More Miners, More Countries, More Wallets
River’s data indicate that Bitcoin’s computing power is more widely spread across countries and mining pools than in earlier cycles, with hashrate that was once concentrated in a few regions now distributed across a broader set of jurisdictions and operators, reducing the risk of network takeover or transaction censorship by any single group.

The report estimates that individuals still hold about 66% of mined Bitcoin, with businesses, funds, ETPs, and governments owning a growing share. Additionally, around 1 million coins moved in 2025 from wallets older than two years into newer addresses, suggesting long-term holders took profits while new investors absorbed the supply.

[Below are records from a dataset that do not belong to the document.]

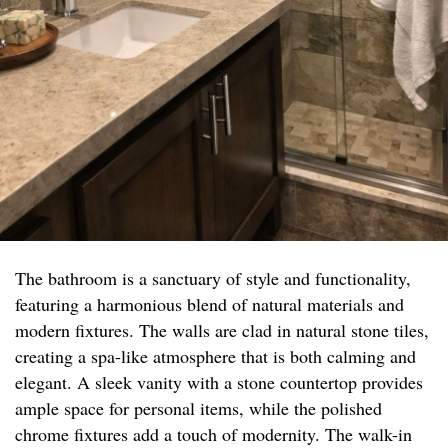
The bathroom is a sanctuary of style and functionality,
featuring a harmonious blend of natural materials and
modern fixtures. The walls are clad in natural stone tiles,
creating a spa-like atmosphere that is both calming and
elegant. A sleek vanity with a stone countertop provides
ample space for personal items, while the polished
chrome fixtures add a touch of modernity. The walk-in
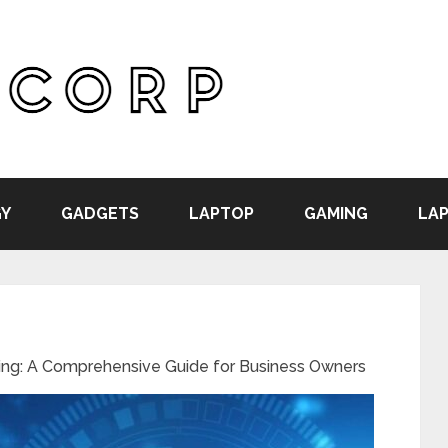
Y
GADGETS
LAPTOP
GAMING
LAP
ng: A Comprehensive Guide for Business Owners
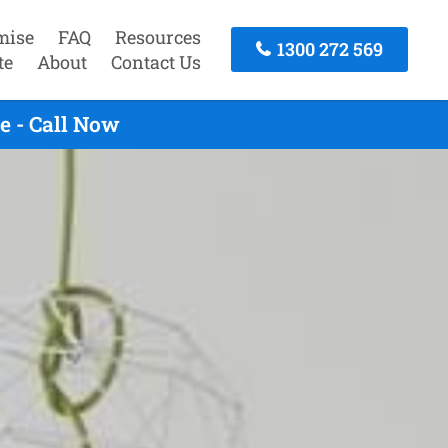
mise
FAQ
Resources
1300 272 569
te
About
Contact Us
e - Call Now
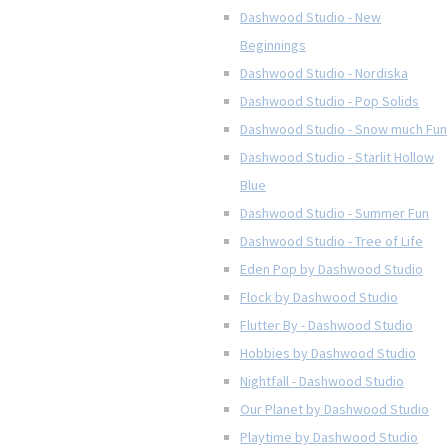
Dashwood Studio - New
Beginnings
Dashwood Studio - Nordiska
Dashwood Studio - Pop Solids
Dashwood Studio - Snow much Fun
Dashwood Studio - Starlit Hollow
Blue
Dashwood Studio - Summer Fun
Dashwood Studio - Tree of Life
Eden Pop by Dashwood Studio
Flock by Dashwood Studio
Flutter By - Dashwood Studio
Hobbies by Dashwood Studio
Nightfall - Dashwood Studio
Our Planet by Dashwood Studio
Playtime by Dashwood Studio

ETFs, Pensions, and States Deepen Exposure
Traditional finance now appears more embedded in Bitcoin than in past downturns, with the report listing hedge funds, asset managers, insurers, pensions, and family offices among holders of spot Bitcoin exchange-traded funds and direct positions.
Governments are also more present on the network, with the report showing 23 countries that hold Bitcoin through direct purchases, seized assets, mining, or sovereign entities.

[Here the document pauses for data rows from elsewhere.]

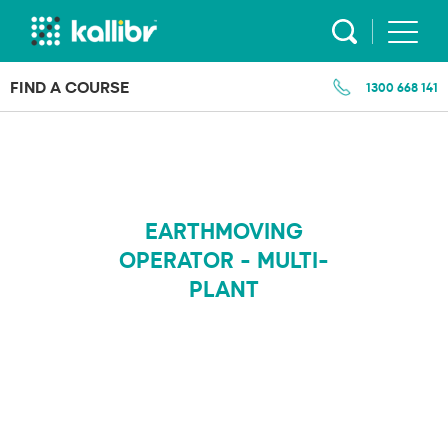
Skip
to
content
FIND A COURSE
1300 668 141
EARTHMOVING
OPERATOR - MULTI-
PLANT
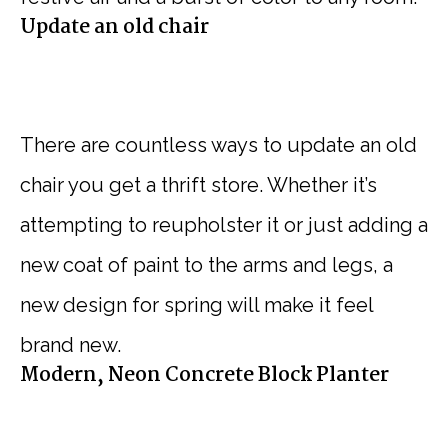
Update an old chair
There are countless ways to update an old
chair you get a thrift store. Whether it’s
attempting to reupholster it or just adding a
new coat of paint to the arms and legs, a
new design for spring will make it feel
brand new.
Modern, Neon Concrete Block Planter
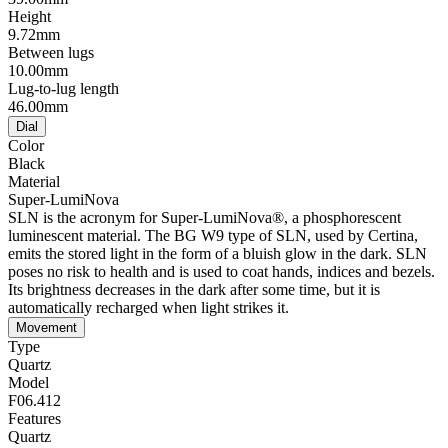
Height
9.72mm
Between lugs
10.00mm
Lug-to-lug length
46.00mm
Dial
Color
Black
Material
Super-LumiNova
SLN is the acronym for Super-LumiNova®, a phosphorescent
luminescent material. The BG W9 type of SLN, used by Certina,
emits the stored light in the form of a bluish glow in the dark. SLN
poses no risk to health and is used to coat hands, indices and bezels.
Its brightness decreases in the dark after some time, but it is
automatically recharged when light strikes it.
Movement
Type
Quartz
Model
F06.412
Features
Quartz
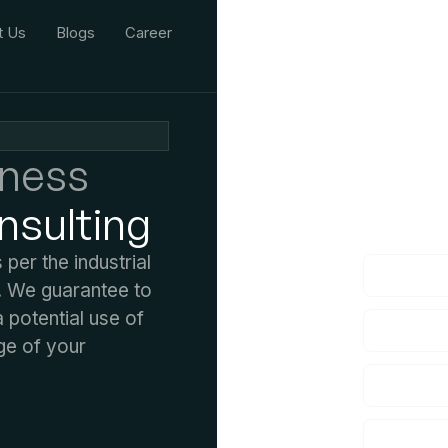
t Us
Blogs
Career
iness
We'd L
nsulting
lf you have an
er the industrial
. We guarantee to
potential use of
ge of your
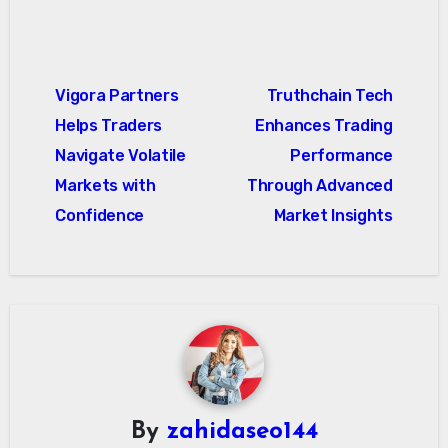
Post
Vigora Partners
Truthchain Tech
navigation
Helps Traders
Enhances Trading
Navigate Volatile
Performance
Markets with
Through Advanced
Confidence
Market Insights
By
zahidaseo144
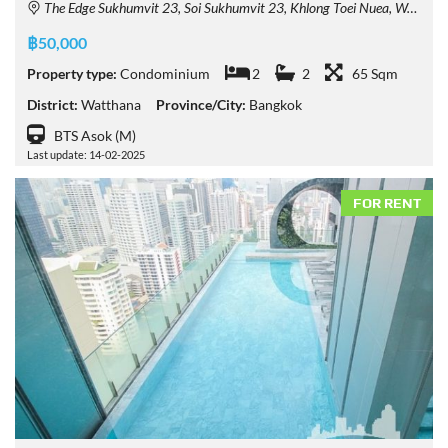
The Edge Sukhumvit 23, Soi Sukhumvit 23, Khlong Toei Nuea, Watthana, Bangkok, Thailand
฿50,000
Property type:
Condominium
2
2
65 Sqm
District:
Watthana
Province/City:
Bangkok
BTS Asok (M)
Last update: 14-02-2025
FOR RENT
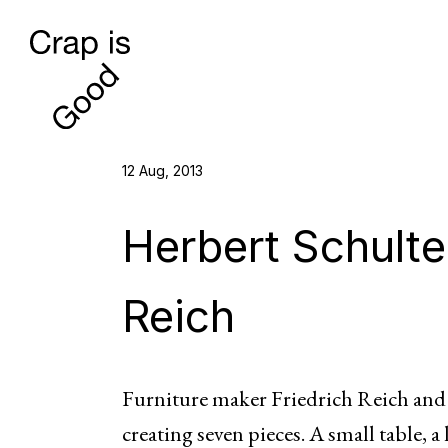
12 Aug, 2013
Herbert Schulte
Reich
Furniture maker Friedrich Reich an
creating seven pieces. A small table, a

Furthermore, since 2020, more jurisdictions have chosen to expand access to Bitcoin than to restrict it, approving spot Bitcoin ETFs and exchange-traded products while updating banking rules so licensed institutions can offer custody and trading.
Businesses and Payments Infrastructure Expand Quietly
Merchant use is also growing, with the report showing the number of known merchants accepting Bitcoin in North America rising more than 4,000 during 2025, alongside additional growth in South America, Europe, and Africa. For many of these firms, bitcoin serves as an extra payment option or a way to hold part of their treasury in an asset with a fixed supply.

On River’s own platform, the number of business clients more than doubled in 2025, rising 116% to more than 3,000 across sectors such as real estate, professional services, and mining.
At the same time, use of the Lightning Network, a layer built on top of Bitcoin that is designed for smaller and faster payments, grew sharply. River estimates that Lightning transaction volume increased about 300% in 2025, while the average payment size also rose as exchanges and payment companies enabled Lightning deposits and withdrawals for customers.

Price Falls, Adoption Accelerates
Taken together, the figures describe a market where the spot price has retreated but participation has broadened. Mining is more decentralized, ownership is spread across a wider range of actors, and payment infrastructure is supporting a higher volume of transactions than in previous bear markets.
The current cycle has allowed earlier holders to sell into deeper liquidity and more developed market infrastructure. That selling has weighed on price, yet it has been met by steady demand from institutions, businesses, governments, and new retail investors who are easing into the asset through regulated products and payment applications.
For now, the gap between adoption metrics and price performance remains wide. However, on River’s figures, Bitcoin is gradually building momentum in mining, holdings, and payments despite the visible bear market on price charts.